Helping Parents Prepare for the Future

 

Several years ago, my father passed away and although I knew he was getting older I did not think I was going to lose him so sudden. The hurt and devastation is still there and it seems just like yesterday. Going from having two parents to just one has been a big transition. Not only for us children but more moreso for my mom.

I currently live in a different state from my mom , which means I do not get to see her very often, so we are very thankful for technology, and make regular use of Skype, phone calls, emails, and texting to share pictures, fun events, and scenes of every day life. Having the long distance between us makes us treasure the times we do get to see each other in person even more deeply.

Planning For Long Term Care

Sitting down and talking about the future for my parents as they got older was not something we really discussed. We knew they were getting older but never really had that talk. I guess we all wished we would have more time. Now that dad is gone, it is a conversation we really should have with mom. All of my siblings are adults now. Some of us live and work in different states, and some of us are married with families of our own. Retirement plans are becoming reality for my mom as she transitions into a new season of her life. With all of these changes happening, some more smoothly than others, one idea comes to the forefront and strikes us as more and more unmistakeable: Life is uncertain! Sometimes, things can change quite quickly. This article in the New York Times discusses the unpredictable and fragile nature of life, as well as the challenging combination of expense and emotions that is involved in long term care. You really never know what the future may bring.

 

Health that seems good today can decline rapidly tomorrow. With this in mind, I believe that it is a very good idea for there to be a plan in place that includes financial coverage to provide for long term care for parents as they age. Having these things in order ahead of time will bring a lot of peace of mind to parents as they age, as well as to us, their adult children. Genworth, a trusted provider of mortgage, life, annuity, and long term care insurance is a great resource when it comes to figuring out a good plan for the future of our parents. I found their articles very helpful as I thought about my what my mom will need, what her future care could cost, and what specific things I need to discuss with her.

I am so grateful for my parents, and all that they have done for me and taught me. I wish my dad was still here to see his grandkids grow and that I could tell him I love him once more. It saddens me still because I was looking forward to caring for both him and my mom in their older years. I am blessed however to still have my mom and my hope is that she will live a long, healthy life, enjoying the next stage in her life. Having a good financial plan in place for their long term care gives us all so much more peace of mind as we meet the future together.

Have you and your parents discussed their future care? What kind of plans did you make with them?

This post was inspired by Genworth Financial. All opinions are 100% my own (always).
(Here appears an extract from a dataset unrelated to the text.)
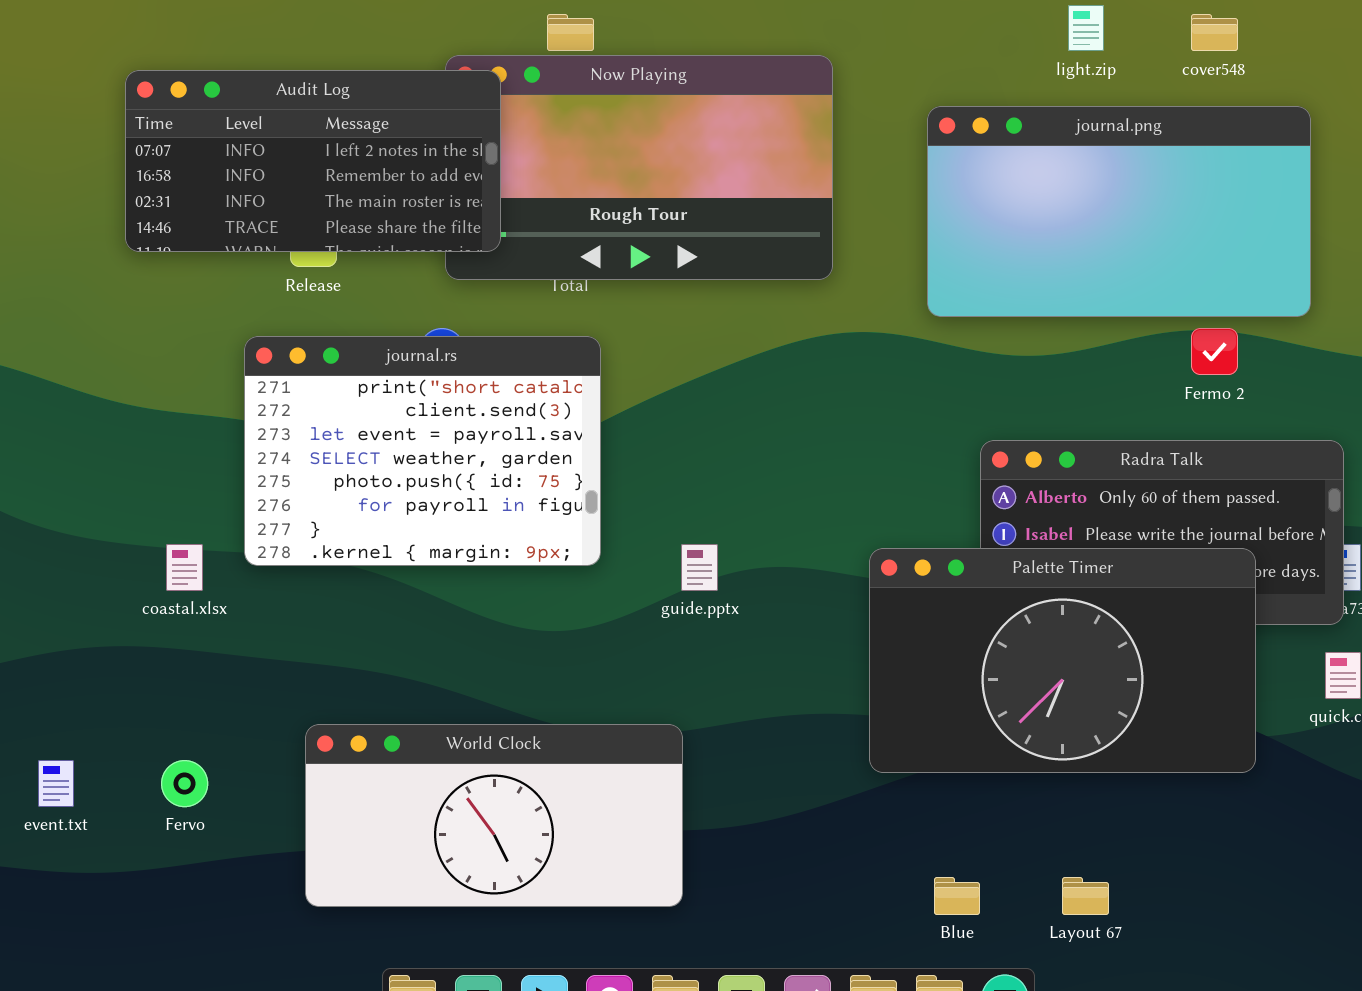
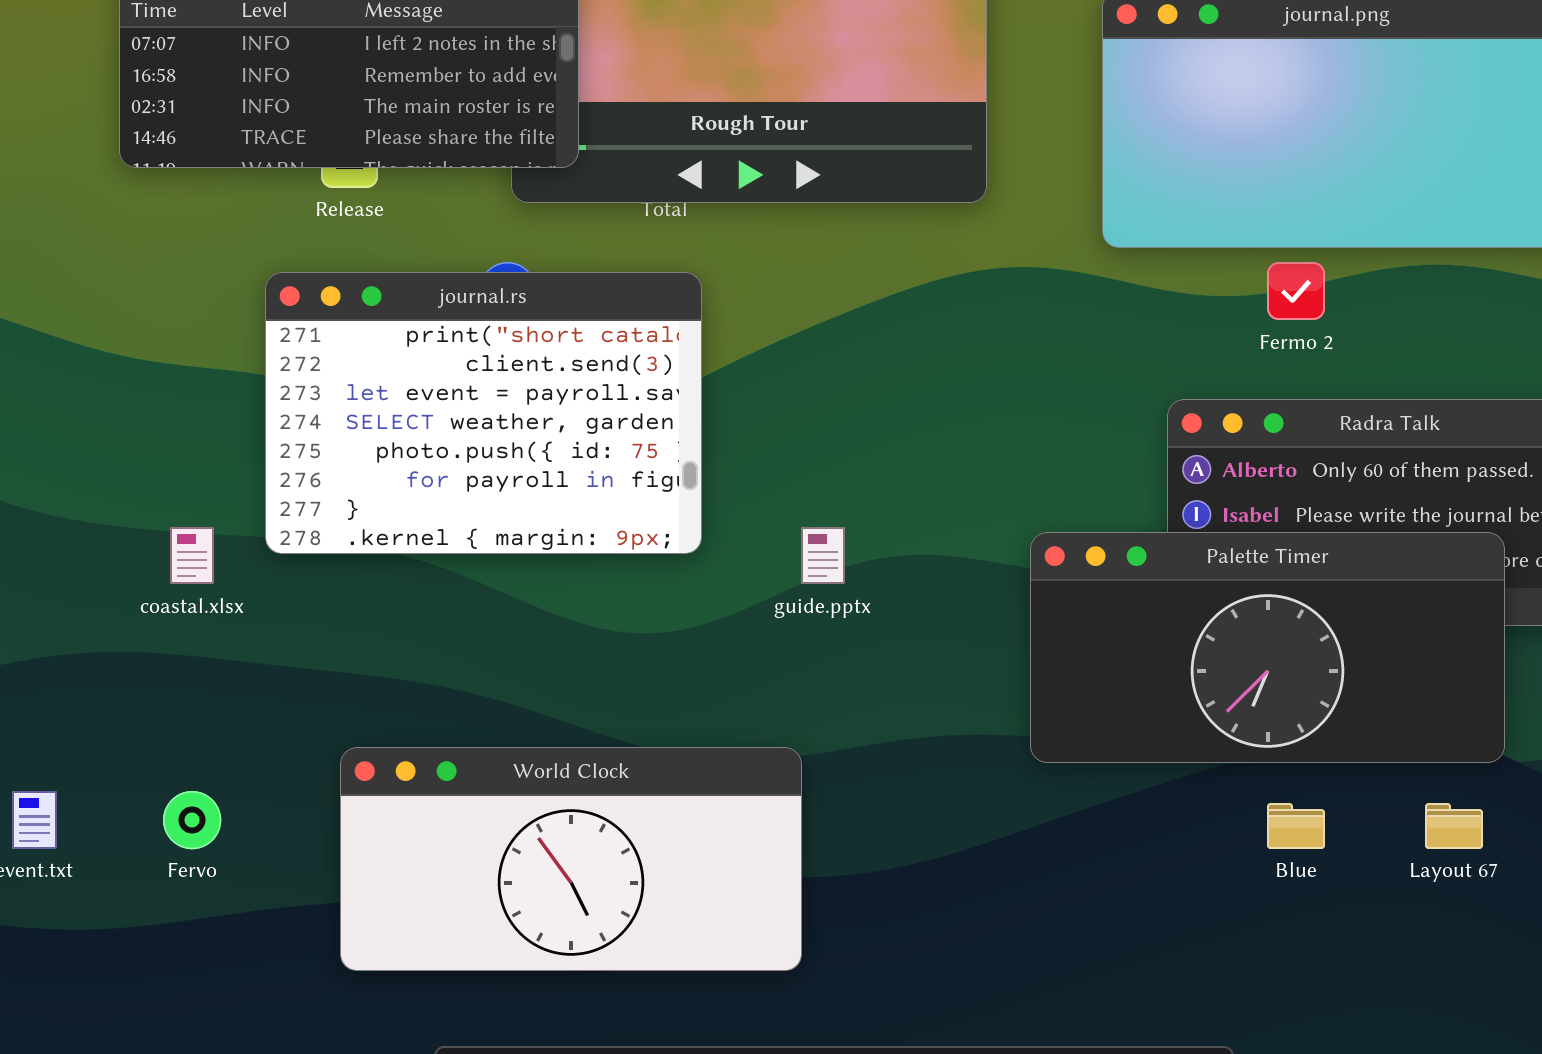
Fermo 2: [1191,328,1238,375] -> [1267,262,1325,320], moved
Palette Timer: [869,548,1256,773] -> [1030,532,1505,763], resized
Blue: [934,877,980,915] -> [1267,803,1325,849], moved
Layout 67: [1062,877,1109,915] -> [1425,803,1483,849], moved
For more information about caregiving, visit the Genworth Financial website.

Comments

  1. Unfortunately, I lost my parents several years ago due to cancer. We didn’t need long-term care for either one of them. My father-in-law retired to another country, and we are currently trying to convince him to move back to the states. He has excellent insurance for long-term care but I don’t think he’s made any real decisions about where and when.

  2. I think my mom would get upset if we talked about it. But it does need to be talked about.

    • Dee says:

      It’s definitely a conversation that needs to be had but most people try to avoid it.

  3. That is something that neither one of my parents want to discuss, but it’s something that is important to talk about.

    • Dee says:

      I agree. It’s a convo that most want to avoid.

  4. It’s such a hard topic to bring, but one that definitely needs to be discussed.

  5. Dee says:

    When my dad died he talked about things and I knew what he wanted. My mom refused to talk or think about her future after that so when she got sick and finally passed, leaving me a 30 year old orphan I was left trying to figure things out. She had no will, the house was in her name, my dad’s and my brother’s who died 17 years earlier at age 49. Life insurance policies had my dad or brother as beneficiaries since I was too young when she took them out. These are things that need to be discussed so the ones left behind have less to try to straighten out and deal with when the loss of a loved one is so fresh.

  6. Beth says:

    It is a hard topic but so important … thanks for the remind on how fast life changes!